R V Perumal, director of the Indian Space Research Organisation’s (ISRO) Liquid Propulsion Systems Centre (LPSC), says that current plans call for a GSLV flight scheduled for lift-off next year to use the new upper stage engine.

Meanwhile, facilities are being set up at the Satish Dhawan Space Centre (SDSC) on Srihairkota island off India’s eastern coast to support launches of the GSLV-Mk III vehicle, which is expected to be ready by the end of the decade.

The additions at Satish include a storage and assembly building and spacecraft preparation facility capable of handling 4t-class payloads.

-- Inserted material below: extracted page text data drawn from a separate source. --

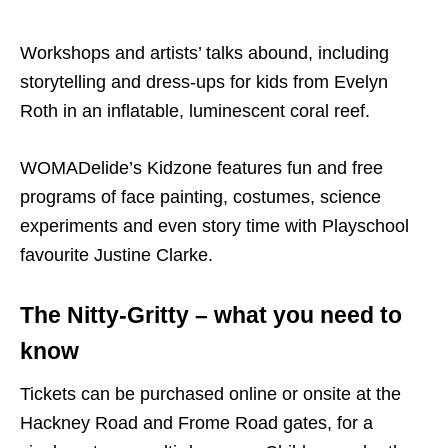
Workshops and artists’ talks abound, including
storytelling and dress-ups for kids from Evelyn
Roth in an inflatable, luminescent coral reef.
WOMADelide’s Kidzone features fun and free
programs of face painting, costumes, science
experiments and even story time with Playschool
favourite Justine Clarke.
The Nitty-Gritty – what you need to
know
Tickets can be purchased online or onsite at the
Hackney Road and Frome Road gates, for a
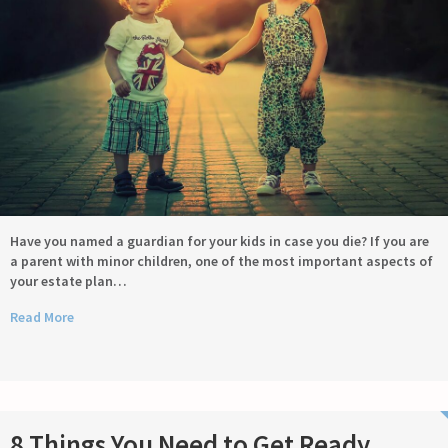
Have you named a guardian for your kids in case you die? If you are
a parent with minor children, one of the most important aspects of
your estate plan…
Read More
8 Things You Need to Get Ready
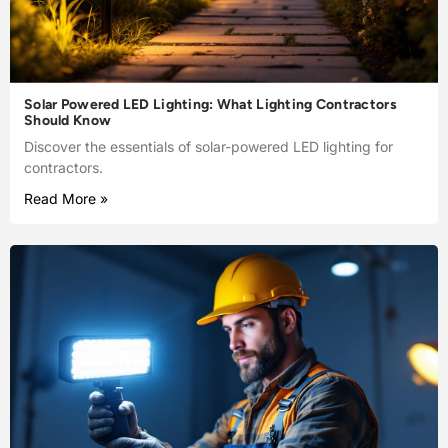
Solar Powered LED Lighting: What Lighting Contractors
Should Know
Discover the essentials of solar-powered LED lighting for
contractors.
Read More »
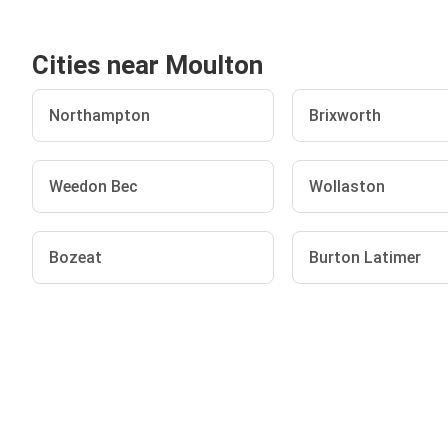
Cities near Moulton
Northampton
Brixworth
Weedon Bec
Wollaston
Bozeat
Burton Latimer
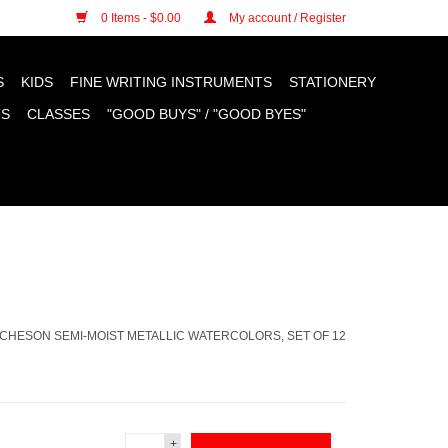
n cookies »
0 Items - $0.00
My account / Register
S
KIDS
FINE WRITING INSTRUMENTS
STATIONERY
TS
CLASSES
"GOOD BUYS" / "GOOD BYES"
ICHESON SEMI-MOIST METALLIC WATERCOLORS, SET OF 12
+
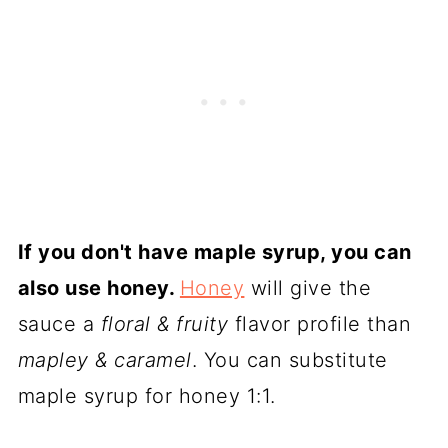
If you don't have maple syrup, you can
also use honey.
Honey
will give the
sauce a
floral & fruity
flavor profile than
mapley & caramel
. You can substitute
maple syrup for honey 1:1.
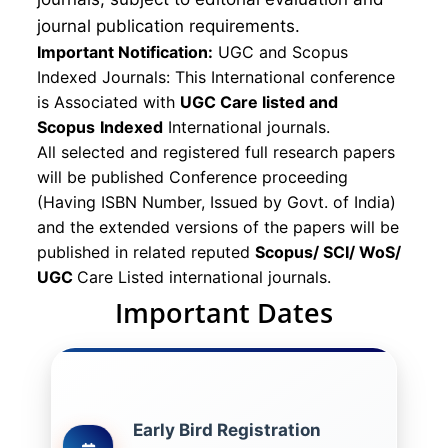
journal publication requirements.
Important Notification:
UGC and Scopus
Indexed Journals: This International conference
is Associated with
UGC Care listed and
Scopus
Indexed
International journals.
All selected and registered full research papers
will be published Conference proceeding
(Having ISBN Number, Issued by Govt. of India)
and the extended versions of the papers will be
published in related reputed
Scopus/
SCI/ WoS/
UGC
Care Listed international journals.
Important Dates
Early Bird Registration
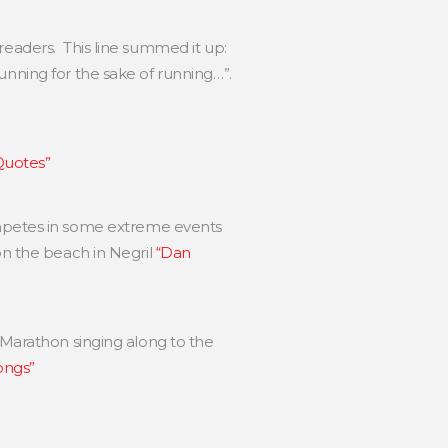
 readers. This line summed it up:
unning for the sake of running…”.
 Quotes”
petes in some extreme events
on the beach in Negril
“Dan
 Marathon singing along to the
ongs”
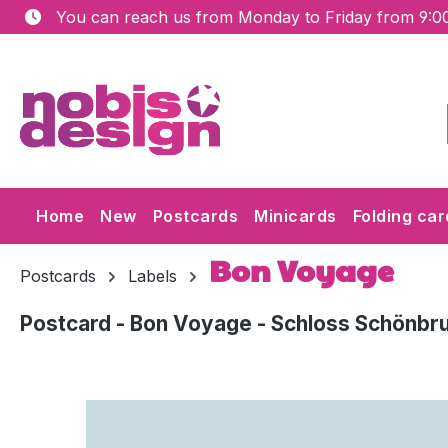
You can reach us from Monday to Friday from 9:00
ip to main content
Skip to search
Skip to main navigation
Home
New
Postcards
Minicards
Folding car
Bon Voyage
Postcards
Labels
Postcard - Bon Voyage - Schloss Schönbr
Skip image gallery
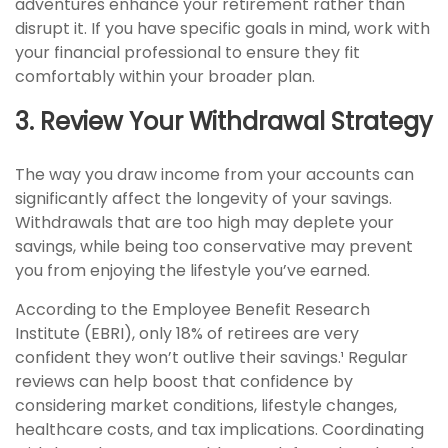
adventures enhance your retirement rather than
disrupt it. If you have specific goals in mind, work with
your financial professional to ensure they fit
comfortably within your broader plan.
3. Review Your Withdrawal Strategy
The way you draw income from your accounts can
significantly affect the longevity of your savings.
Withdrawals that are too high may deplete your
savings, while being too conservative may prevent
you from enjoying the lifestyle you’ve earned.
According to the Employee Benefit Research
Institute (EBRI), only 18% of retirees are very
confident they won’t outlive their savings.¹ Regular
reviews can help boost that confidence by
considering market conditions, lifestyle changes,
healthcare costs, and tax implications. Coordinating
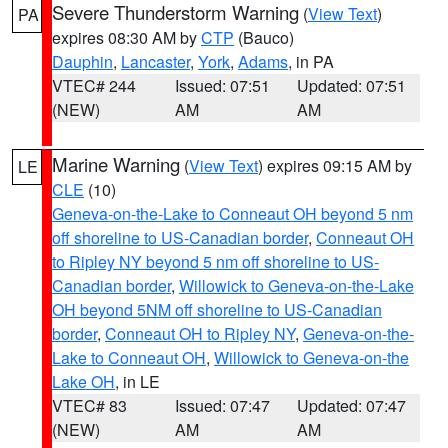
Severe Thunderstorm Warning
(
View Text
)
PA
expires 08:30 AM by
CTP
(Bauco)
Dauphin
,
Lancaster
,
York
,
Adams
, in PA
VTEC# 244
Issued: 07:51
Updated: 07:51
(NEW)
AM
AM
Marine Warning
(
View Text
) expires 09:15 AM by
LE
CLE
(10)
Geneva-on-the-Lake to Conneaut OH beyond 5 nm
off shoreline to US-Canadian border
,
Conneaut OH
to Ripley NY beyond 5 nm off shoreline to US-
Canadian border
,
Willowick to Geneva-on-the-Lake
OH beyond 5NM off shoreline to US-Canadian
border
,
Conneaut OH to Ripley NY
,
Geneva-on-the-
Lake to Conneaut OH
,
Willowick to Geneva-on-the
Lake OH
, in LE
VTEC# 83
Issued: 07:47
Updated: 07:47
(NEW)
AM
AM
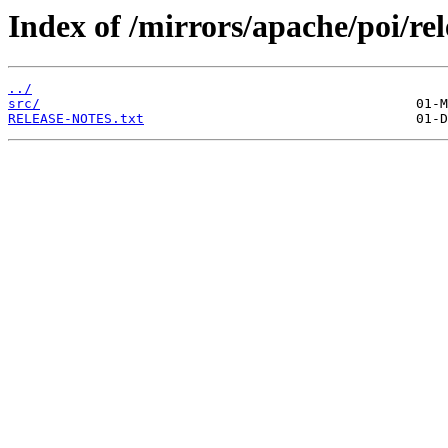
Index of /mirrors/apache/poi/rel
../
src/
RELEASE-NOTES.txt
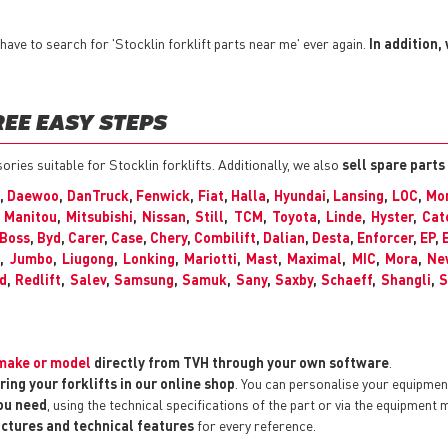
ave to search for 'Stocklin forklift parts near me' ever again.
In addition,
REE EASY STEPS
sories suitable for Stocklin forklifts. Additionally, we also
sell spare parts
,
Daewoo
,
DanTruck
,
Fenwick
,
Fiat
,
Halla
,
Hyundai
,
Lansing
,
LOC
,
Mon
,
Manitou
,
Mitsubishi
,
Nissan
,
Still
,
TCM
,
Toyota
,
Linde
,
Hyster
,
Cat
Boss
,
Byd
,
Carer
,
Case
,
Chery
,
Combilift
,
Dalian
,
Desta
,
Enforcer
,
EP
,
C
,
Jumbo
,
Liugong
,
Lonking
,
Mariotti
,
Mast
,
Maximal
,
MIC
,
Mora
,
Ne
d
,
Redlift
,
Salev
,
Samsung
,
Samuk
,
Sany
,
Saxby
,
Schaeff
,
Shangli
,
S
y make or model
directly from TVH through your own software
.
ring your forklifts in our online shop
. You can personalise your equipme
you need
, using the technical specifications of the part or via the equipment 
pictures and technical features
for every reference.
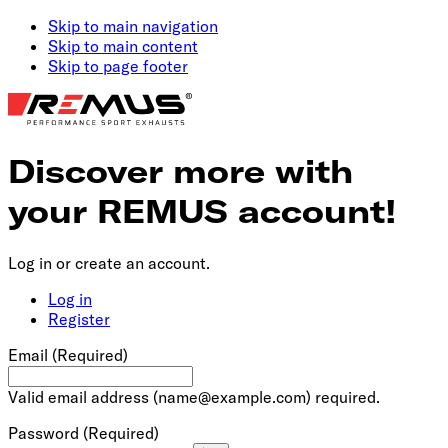
Skip to main navigation
Skip to main content
Skip to page footer
Discover more with
your REMUS account!
Log in or create an account.
Log in
Register
Email
(Required)
Valid email address (
name@example.com
) required.
Password
(Required)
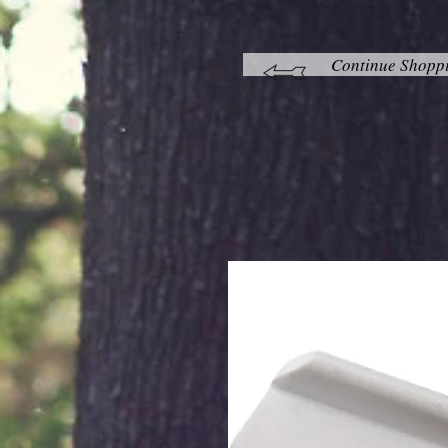
Continue Shopp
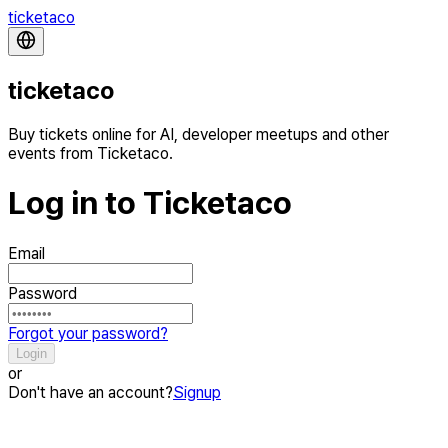
ticketaco
ticketaco
Buy tickets online for AI, developer meetups and other
events from Ticketaco.
Log in to Ticketaco
Email
Password
Forgot your password?
Login
or
Don't have an account?
Signup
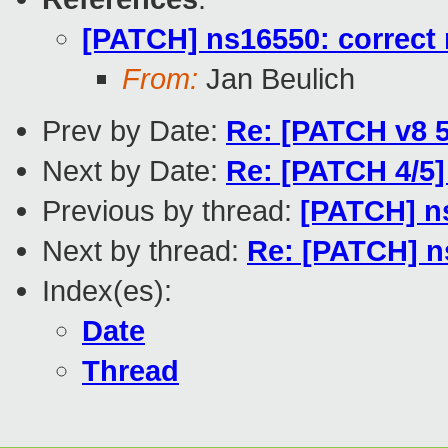
[PATCH] ns16550: correct 
From:
Jan Beulich
Prev by Date:
Re: [PATCH v8 5
Next by Date:
Re: [PATCH 4/5]
Previous by thread:
[PATCH] ns
Next by thread:
Re: [PATCH] ns
Index(es):
Date
Thread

The GSLV-Mk III will be a three-stage vehicle capable of placing a 4t satellite into geostationary transfer orbit.

ISRO was last week preparing to launch the Insat-4C – the heaviest satellite in the Insat series – during the second week of July. The 2,180kg (4,800lb) satellite is equipped with 12 high-power Ku-band transponders and will be orbited by a GSLV.

This will be the first flight of the GSLV with the Russian-supplied upper stage. Insat satellites have previously been orbited by Europe’s Arianespace.